TASK DETAILS: Copy each line of the records below that has "TRCK" in it.

Dataset entries:
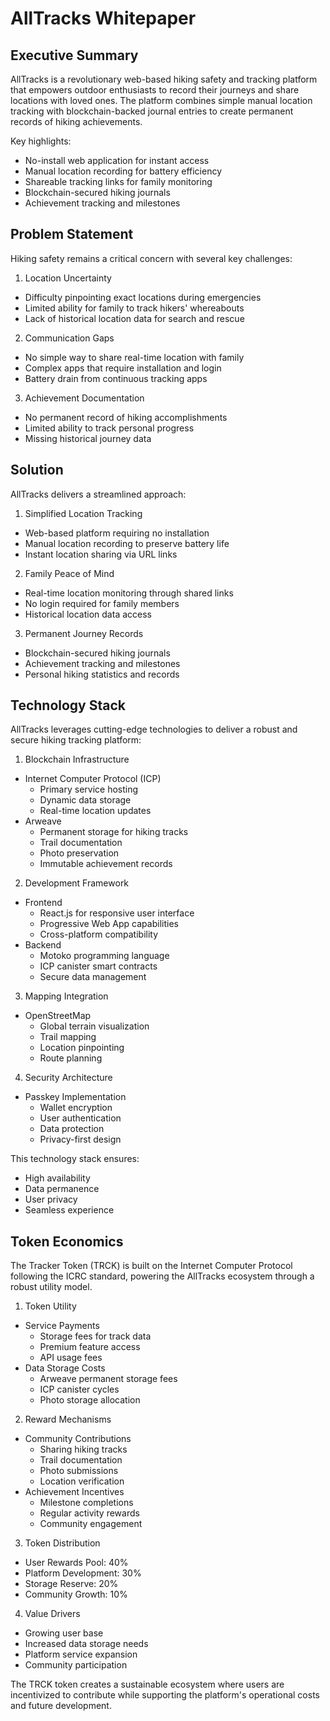 # AllTracks Whitepaper

## Executive Summary
AllTracks is a revolutionary web-based hiking safety and tracking platform that empowers outdoor enthusiasts to record their journeys and share locations with loved ones. The platform combines simple manual location tracking with blockchain-backed journal entries to create permanent records of hiking achievements.

Key highlights:
- No-install web application for instant access
- Manual location recording for battery efficiency
- Shareable tracking links for family monitoring
- Blockchain-secured hiking journals
- Achievement tracking and milestones

## Problem Statement
Hiking safety remains a critical concern with several key challenges:

1. Location Uncertainty
- Difficulty pinpointing exact locations during emergencies
- Limited ability for family to track hikers' whereabouts
- Lack of historical location data for search and rescue

2. Communication Gaps
- No simple way to share real-time location with family
- Complex apps that require installation and login
- Battery drain from continuous tracking apps

3. Achievement Documentation
- No permanent record of hiking accomplishments
- Limited ability to track personal progress
- Missing historical journey data

## Solution
AllTracks delivers a streamlined approach:

1. Simplified Location Tracking
- Web-based platform requiring no installation
- Manual location recording to preserve battery life
- Instant location sharing via URL links

2. Family Peace of Mind
- Real-time location monitoring through shared links
- No login required for family members
- Historical location data access

3. Permanent Journey Records
- Blockchain-secured hiking journals
- Achievement tracking and milestones
- Personal hiking statistics and records


## Technology Stack

AllTracks leverages cutting-edge technologies to deliver a robust and secure hiking tracking platform:

1. Blockchain Infrastructure
- Internet Computer Protocol (ICP)
  - Primary service hosting
  - Dynamic data storage
  - Real-time location updates
- Arweave
  - Permanent storage for hiking tracks
  - Trail documentation
  - Photo preservation
  - Immutable achievement records

2. Development Framework
- Frontend
  - React.js for responsive user interface
  - Progressive Web App capabilities
  - Cross-platform compatibility
- Backend
  - Motoko programming language
  - ICP canister smart contracts
  - Secure data management

3. Mapping Integration
- OpenStreetMap
  - Global terrain visualization
  - Trail mapping
  - Location pinpointing
  - Route planning

4. Security Architecture
- Passkey Implementation
  - Wallet encryption
  - User authentication
  - Data protection
  - Privacy-first design

This technology stack ensures:
- High availability
- Data permanence
- User privacy
- Seamless experience


## Token Economics

The Tracker Token (TRCK) is built on the Internet Computer Protocol following the ICRC standard, powering the AllTracks ecosystem through a robust utility model.

1. Token Utility
- Service Payments
  - Storage fees for track data
  - Premium feature access
  - API usage fees
- Data Storage Costs
  - Arweave permanent storage fees
  - ICP canister cycles
  - Photo storage allocation

2. Reward Mechanisms
- Community Contributions
  - Sharing hiking tracks
  - Trail documentation
  - Photo submissions
  - Location verification
- Achievement Incentives
  - Milestone completions
  - Regular activity rewards
  - Community engagement

3. Token Distribution
- User Rewards Pool: 40%
- Platform Development: 30%
- Storage Reserve: 20%
- Community Growth: 10%

4. Value Drivers
- Growing user base
- Increased data storage needs
- Platform service expansion
- Community participation

The TRCK token creates a sustainable ecosystem where users are incentivized to contribute while supporting the platform's operational costs and future development.

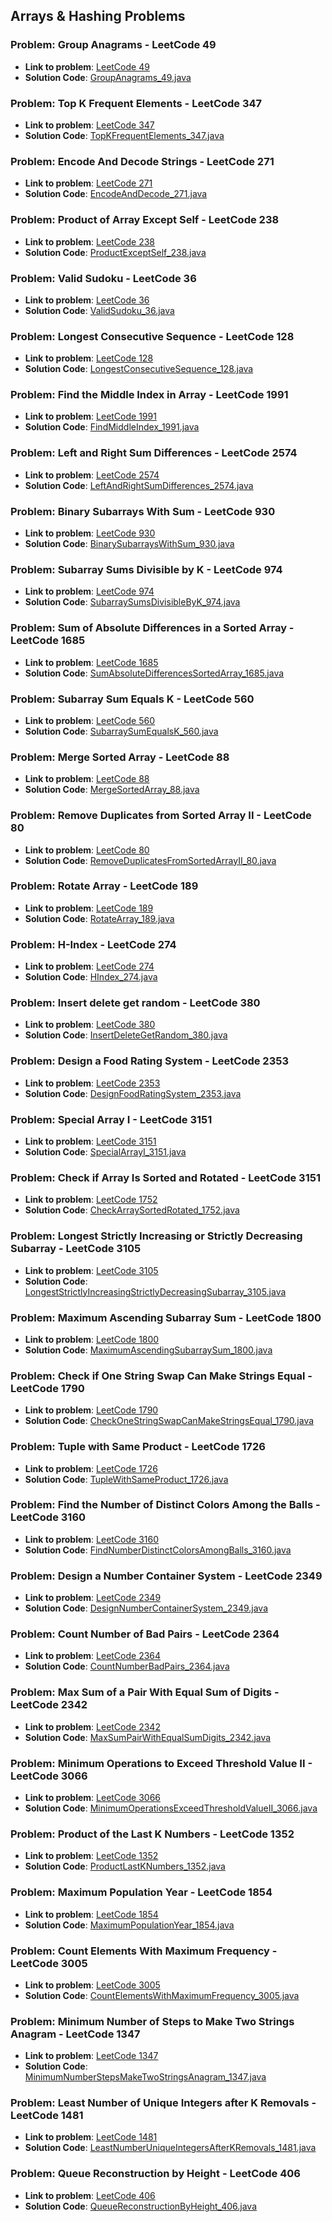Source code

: ## Arrays & Hashing Problems

### Problem: Group Anagrams  - LeetCode 49

- **Link to problem**: [LeetCode 49](https://leetcode.com/problems/group-anagrams/)
- **Solution Code**: [GroupAnagrams_49.java](GroupAnagrams_49.java)

### Problem: Top K Frequent Elements  - LeetCode 347

- **Link to problem**: [LeetCode 347](https://leetcode.com/problems/top-k-frequent-elements/)
- **Solution Code**: [TopKFrequentElements_347.java](TopKFrequentElements_347.java)

### Problem: Encode And Decode Strings  - LeetCode 271

- **Link to problem**: [LeetCode 271](https://leetcode.com/problems/encode-and-decode-strings/)
- **Solution Code**: [EncodeAndDecode_271.java](EncodeAndDecode_271.java)

### Problem: Product of Array Except Self  - LeetCode 238

- **Link to problem**: [LeetCode 238](https://leetcode.com/problems/product-of-array-except-self/)
- **Solution Code**: [ProductExceptSelf_238.java](ProductExceptSelf_238.java)

### Problem: Valid Sudoku  - LeetCode 36

- **Link to problem**: [LeetCode 36](https://leetcode.com/problems/valid-sudoku/)
- **Solution Code**: [ValidSudoku_36.java](ValidSudoku_36.java)

### Problem: Longest Consecutive Sequence  - LeetCode 128

- **Link to problem**: [LeetCode 128](https://leetcode.com/problems/longest-consecutive-sequence/)
- **Solution Code**: [LongestConsecutiveSequence_128.java](LongestConsecutiveSequence_128.java)

### Problem: Find the Middle Index in Array  - LeetCode 1991

- **Link to problem**: [LeetCode 1991](https://leetcode.com/problems/find-the-middle-index-in-array/)
- **Solution Code**: [FindMiddleIndex_1991.java](FindMiddleIndex_1991.java)

### Problem: Left and Right Sum Differences  - LeetCode 2574

- **Link to problem**: [LeetCode 2574](https://leetcode.com/problems/left-and-right-sum-differences/)
- **Solution Code**: [LeftAndRightSumDifferences_2574.java](LeftAndRightSumDifferences_2574.java)

### Problem: Binary Subarrays With Sum  - LeetCode 930

- **Link to problem**: [LeetCode 930](https://leetcode.com/problems/binary-subarrays-with-sum/)
- **Solution Code**: [BinarySubarraysWithSum_930.java](BinarySubarraysWithSum_930.java)

### Problem: Subarray Sums Divisible by K  - LeetCode 974

- **Link to problem**: [LeetCode 974](https://leetcode.com/problems/subarray-sums-divisible-by-k/)
- **Solution Code**: [SubarraySumsDivisibleByK_974.java](SubarraySumsDivisibleByK_974.java)

### Problem: Sum of Absolute Differences in a Sorted Array  - LeetCode 1685

- **Link to problem**: [LeetCode 1685](https://leetcode.com/problems/sum-of-absolute-differences-in-a-sorted-array/)
- **Solution Code**: [SumAbsoluteDifferencesSortedArray_1685.java](SumAbsoluteDifferencesSortedArray_1685.java)

### Problem: Subarray Sum Equals K  - LeetCode 560

- **Link to problem**: [LeetCode 560](https://leetcode.com/problems/subarray-sum-equals-k/)
- **Solution Code**: [SubarraySumEqualsK_560.java](SubarraySumEqualsK_560.java)

### Problem: Merge Sorted Array  - LeetCode 88

- **Link to problem**: [LeetCode 88](https://leetcode.com/problems/merge-sorted-array/)
- **Solution Code**: [MergeSortedArray_88.java](MergeSortedArray_88.java)

### Problem: Remove Duplicates from Sorted Array II  - LeetCode 80

- **Link to problem**: [LeetCode 80](https://leetcode.com/problems/remove-duplicates-from-sorted-array-ii/)
- **Solution Code**: [RemoveDuplicatesFromSortedArrayII_80.java](RemoveDuplicatesFromSortedArrayII_80.java)

### Problem: Rotate Array  - LeetCode 189

- **Link to problem**: [LeetCode 189](https://leetcode.com/problems/rotate-array/)
- **Solution Code**: [RotateArray_189.java](RotateArray_189.java)

### Problem: H-Index - LeetCode 274

- **Link to problem**: [LeetCode 274](https://leetcode.com/problems/h-index/)
- **Solution Code**: [HIndex_274.java](HIndex_274.java)

### Problem: Insert delete get random - LeetCode 380

- **Link to problem**: [LeetCode 380](https://leetcode.com/problems/insert-delete-getrandom-o1/)
- **Solution Code**: [InsertDeleteGetRandom_380.java](InsertDeleteGetRandom_380.java)

### Problem: Design a Food Rating System - LeetCode 2353

- **Link to problem**: [LeetCode 2353](https://leetcode.com/problems/design-a-food-rating-system/)
- **Solution Code**: [DesignFoodRatingSystem_2353.java](DesignFoodRatingSystem_2353.java)

### Problem: Special Array I - LeetCode 3151

- **Link to problem**: [LeetCode 3151](https://leetcode.com/problems/special-array-i/)
- **Solution Code**: [SpecialArrayI_3151.java](SpecialArrayI_3151.java)

### Problem: Check if Array Is Sorted and Rotated - LeetCode 3151

- **Link to problem**: [LeetCode 1752](https://leetcode.com/problems/check-if-array-is-sorted-and-rotated/)
- **Solution Code**: [CheckArraySortedRotated_1752.java](CheckArraySortedRotated_1752.java)

### Problem: Longest Strictly Increasing or Strictly Decreasing Subarray - LeetCode 3105

- **Link to problem**: [LeetCode 3105](https://leetcode.com/problems/longest-strictly-increasing-or-strictly-decreasing-subarray/)
- **Solution Code**: [LongestStrictlyIncreasingStrictlyDecreasingSubarray_3105.java](LongestStrictlyIncreasingStrictlyDecreasingSubarray_3105.java)

### Problem: Maximum Ascending Subarray Sum - LeetCode 1800

- **Link to problem**: [LeetCode 1800](https://leetcode.com/problems/maximum-ascending-subarray-sum/)
- **Solution Code**: [MaximumAscendingSubarraySum_1800.java](MaximumAscendingSubarraySum_1800.java)

### Problem: Check if One String Swap Can Make Strings Equal - LeetCode 1790

- **Link to problem**: [LeetCode 1790](https://leetcode.com/problems/check-if-one-string-swap-can-make-strings-equal/)
- **Solution Code**: [CheckOneStringSwapCanMakeStringsEqual_1790.java](CheckOneStringSwapCanMakeStringsEqual_1790.java)

### Problem: Tuple with Same Product - LeetCode 1726

- **Link to problem**: [LeetCode 1726](https://leetcode.com/problems/tuple-with-same-product/)
- **Solution Code**: [TupleWithSameProduct_1726.java](TupleWithSameProduct_1726.java)

### Problem: Find the Number of Distinct Colors Among the Balls - LeetCode 3160

- **Link to problem**: [LeetCode 3160](https://leetcode.com/problems/find-the-number-of-distinct-colors-among-the-balls/)
- **Solution Code**: [FindNumberDistinctColorsAmongBalls_3160.java](FindNumberDistinctColorsAmongBalls_3160.java)

### Problem: Design a Number Container System - LeetCode 2349

- **Link to problem**: [LeetCode 2349](https://leetcode.com/problems/design-a-number-container-system/)
- **Solution Code**: [DesignNumberContainerSystem_2349.java](DesignNumberContainerSystem_2349.java)

### Problem: Count Number of Bad Pairs - LeetCode 2364

- **Link to problem**: [LeetCode 2364](https://leetcode.com/problems/count-number-of-bad-pairs/)
- **Solution Code**: [CountNumberBadPairs_2364.java](CountNumberBadPairs_2364.java)

### Problem: Max Sum of a Pair With Equal Sum of Digits - LeetCode 2342

- **Link to problem**: [LeetCode 2342](https://leetcode.com/problems/max-sum-of-a-pair-with-equal-sum-of-digits/)
- **Solution Code**: [MaxSumPairWithEqualSumDigits_2342.java](MaxSumPairWithEqualSumDigits_2342.java)

### Problem: Minimum Operations to Exceed Threshold Value II - LeetCode 3066

- **Link to problem**: [LeetCode 3066](https://leetcode.com/problems/minimum-operations-to-exceed-threshold-value-ii/)
- **Solution Code**: [MinimumOperationsExceedThresholdValueII_3066.java](MinimumOperationsExceedThresholdValueII_3066.java)

### Problem: Product of the Last K Numbers - LeetCode 1352

- **Link to problem**: [LeetCode 1352](https://leetcode.com/problems/product-of-the-last-k-numbers/)
- **Solution Code**: [ProductLastKNumbers_1352.java](ProductLastKNumbers_1352.java)

### Problem: Maximum Population Year - LeetCode 1854

- **Link to problem**: [LeetCode 1854](https://leetcode.com/problems/maximum-population-year/)
- **Solution Code**: [MaximumPopulationYear_1854.java](MaximumPopulationYear_1854.java)

### Problem: Count Elements With Maximum Frequency - LeetCode 3005

- **Link to problem**: [LeetCode 3005](https://leetcode.com/problems/count-elements-with-maximum-frequency/)
- **Solution Code**: [CountElementsWithMaximumFrequency_3005.java](CountElementsWithMaximumFrequency_3005.java)

### Problem: Minimum Number of Steps to Make Two Strings Anagram - LeetCode 1347

- **Link to problem**: [LeetCode 1347](https://leetcode.com/problems/minimum-number-of-steps-to-make-two-strings-anagram/)
- **Solution Code**: [MinimumNumberStepsMakeTwoStringsAnagram_1347.java](MinimumNumberStepsMakeTwoStringsAnagram_1347.java)

### Problem: Least Number of Unique Integers after K Removals - LeetCode 1481

- **Link to problem**: [LeetCode 1481](https://leetcode.com/problems/least-number-of-unique-integers-after-k-removals/)
- **Solution Code**: [LeastNumberUniqueIntegersAfterKRemovals_1481.java](LeastNumberUniqueIntegersAfterKRemovals_1481.java)

### Problem: Queue Reconstruction by Height - LeetCode 406

- **Link to problem**: [LeetCode 406](https://leetcode.com/problems/queue-reconstruction-by-height/)
- **Solution Code**: [QueueReconstructionByHeight_406.java](QueueReconstructionByHeight_406.java)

EXPECTED ANSWER:
The Tracker Token (TRCK) is built on the Internet Computer Protocol following the ICRC standard, powering the AllTracks ecosystem through a robust utility model.
The TRCK token creates a sustainable ecosystem where users are incentivized to contribute while supporting the platform's operational costs and future development.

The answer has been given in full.